DATASET EXCERPTS START
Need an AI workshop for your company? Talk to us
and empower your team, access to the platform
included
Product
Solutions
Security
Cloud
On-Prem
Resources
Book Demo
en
DATASET EXCERPTS END
DATASET EXCERPTS START
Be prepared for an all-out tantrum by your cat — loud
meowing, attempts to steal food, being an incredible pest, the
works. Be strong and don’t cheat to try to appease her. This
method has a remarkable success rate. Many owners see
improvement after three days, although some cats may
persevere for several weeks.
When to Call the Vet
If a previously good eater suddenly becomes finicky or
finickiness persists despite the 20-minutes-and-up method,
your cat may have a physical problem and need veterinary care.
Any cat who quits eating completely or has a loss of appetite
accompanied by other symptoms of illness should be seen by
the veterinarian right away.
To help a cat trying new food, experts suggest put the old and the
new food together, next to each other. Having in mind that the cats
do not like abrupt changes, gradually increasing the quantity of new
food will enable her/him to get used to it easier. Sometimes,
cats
DATASET EXCERPTS END
**EXERCISE INSTRUCTIONS**
Review the material and copy each line in which the word "food" appears.

**EXERCISE RESULT**
meowing, attempts to steal food, being an incredible pest, the
To help a cat trying new food, experts suggest put the old and the
new food together, next to each other. Having in mind that the cats
food will enable her/him to get used to it easier. Sometimes,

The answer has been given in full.